Ekositem Tripa, Pongo abelii
Lahan gambut
sendiri memiliki banyak fungsi.Lahan gambut merupakan salah satu hal ynag sangat
penting untuk menjaga kestabilan lingkungan.Ekosistem gambut, nyatanya juga
merupakan penyangga hidrologi dan cadangan karbon yang sangat penting bagi
kehidupan.Lahan gambut juga dapat memitigasi perubahan iklim dan mengurangi
pemanasan global.Semakin tebal gambut, semakin penting fungsinya dalam
memberikan perlindungan terhadap lingkungan.Luas lahan gambut di Aceh mencapai
274.051,00 Ha dan kandungan karbonnya mencapai 458, 86 juta ton.

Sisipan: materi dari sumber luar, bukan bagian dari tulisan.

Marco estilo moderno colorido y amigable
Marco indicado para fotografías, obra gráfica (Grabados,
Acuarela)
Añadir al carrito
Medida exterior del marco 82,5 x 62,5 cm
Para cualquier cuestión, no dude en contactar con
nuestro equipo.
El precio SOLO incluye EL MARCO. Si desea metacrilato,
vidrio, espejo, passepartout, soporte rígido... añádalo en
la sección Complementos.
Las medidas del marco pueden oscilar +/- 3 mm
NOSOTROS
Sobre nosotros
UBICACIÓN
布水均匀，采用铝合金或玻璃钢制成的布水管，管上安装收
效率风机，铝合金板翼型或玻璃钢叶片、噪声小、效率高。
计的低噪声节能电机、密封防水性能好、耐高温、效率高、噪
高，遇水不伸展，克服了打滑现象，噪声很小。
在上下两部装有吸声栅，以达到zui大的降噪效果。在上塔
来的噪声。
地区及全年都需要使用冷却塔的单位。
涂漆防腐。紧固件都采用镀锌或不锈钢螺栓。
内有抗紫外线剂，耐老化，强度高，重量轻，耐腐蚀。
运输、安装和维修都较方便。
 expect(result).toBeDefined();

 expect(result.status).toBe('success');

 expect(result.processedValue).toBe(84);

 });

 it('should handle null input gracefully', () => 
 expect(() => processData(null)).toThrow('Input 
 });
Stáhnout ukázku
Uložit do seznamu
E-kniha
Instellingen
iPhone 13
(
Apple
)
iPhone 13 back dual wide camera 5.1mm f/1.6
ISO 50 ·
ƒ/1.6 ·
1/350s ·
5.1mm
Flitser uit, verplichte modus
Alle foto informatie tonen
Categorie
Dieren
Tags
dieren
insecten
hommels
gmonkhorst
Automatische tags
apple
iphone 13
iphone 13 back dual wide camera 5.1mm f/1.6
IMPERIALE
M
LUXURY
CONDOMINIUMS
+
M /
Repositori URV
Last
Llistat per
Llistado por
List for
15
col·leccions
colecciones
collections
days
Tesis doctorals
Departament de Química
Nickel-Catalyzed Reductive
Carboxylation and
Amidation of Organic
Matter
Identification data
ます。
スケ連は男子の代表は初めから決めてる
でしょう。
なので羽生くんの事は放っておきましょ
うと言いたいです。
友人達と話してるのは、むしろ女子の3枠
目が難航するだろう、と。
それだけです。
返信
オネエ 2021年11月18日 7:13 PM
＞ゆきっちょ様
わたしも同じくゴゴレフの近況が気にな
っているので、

Pembakaran Lahan Gambut Rawa Tripa
Rawa Tripa
merupakan salah satu lahan gambut terluas di Aceh dan merupakan tempat penampungan
karbon yang sangat banyak juga.Rawa Tripa saat ini sedang terancam
keberadaannya dikarenakan ada beberapa pihak yang berusaha menghancurkan Tripa
dengan membakar lahan gambutnya dan menggali saluran untuk menanam
sawit.Padahal, Tripa sangat penting perannya sebagai penghancur emisi.Namun,
tidak banyak orang yang mengetahuinya.Hal ini terbukti saat penulis menanyakan
beberapa hal tentang Rawa Tripa kepada beberapa teman yang merupakan penduduk
asli dari Nagan Raya.Menurut beberapa teman tersebut, Tripa hanyalah kebun
kepala sawit yang sangat besar wilayahnya.Ketika penulis bertanya apakah Mereka
mengetahui bahwa Tripa sebenarnya adalah rawa gambut, mereka menjawab bahwa
mereka baru mendengar hal ini untuk pertama kalinya.Keberadaan Tripa yang
sangat jauh juga membuat banyak orang tidak tahu tentang Tripa.
Hal inilah
yang kemudian menyebabkan kita sulit melindungi Tripa.Ketidaktahuan kita
tentang Rawa Tripa saja sudah menjadi bukti bahwa eksploitasi berlebihan yang
dilakukan terhadap Tripa juga tidak kita
ketahui.Fakta lain yang lebih mencengangkan sebenarnaya adalah atensi yang
diberikan masyarakat untuk melindungi Tripa sangat sedikit.Sejatinya, semua hal
bisa dimulai dari masyarakat karena masyarakat memiliki kekuasaan yang lebih
besar daripada para akademisi dan pemerhati lingkungan.Ini fundamental dan
tidak bisa ditawar.Mengajak masyarakat, memberikan sosialisasi dan
menyelamatkan Tripa secara bersama-sama.
Tentunya, hal
tersebut tidak akan berjalan begitu mudahnya.Namun, satu hal yang pasti, ketika
kita ingin menyelamatkan lingkungan, hal yang sangat dibutuhkan adalah
kesabaran dan keikhlasan.Sesuatu yang sudah rusak bisa diperbaiki, meski pada
akhirnya ia tidak akan sesempurna dulu.Pun demikian halnya dengan Rawa
Tripa.Rawa Tripa yang memiliki banyak fungsi tersebut akan semakin hancur jika
kita tidak melindunginya bersama-sama.Oleh karena itu, kita harus menyelamatkan
Rawa Tripa, setidaknya dengan tidak membiarkan lagi tangan-tangan nakal untuk
menyentuh Rawa Tripa lagi.
Selamatkan Tripa!!!!!!!!!
Selamatkan Tripa, karena kalau bukan sekarang, kapan lagi?.Haruskah kita menunggu kehancuran yang lebih besar?.Tripa adalah warisan, yang artinya, warisan tersebut nantinya juga akan dipakai oleh anak dan cucu kita, jadi kita tidak boleh semena-mena.Jika Tripa tidak dijaga, bukan tidak mungkin, Aceh yang saat ini sudah panas akan semkin panas nantinya.Maka dari itu, untuk kemaslahatan kita bersama, marilah kita sama-sama menjaga dan mempertahankan Tripa.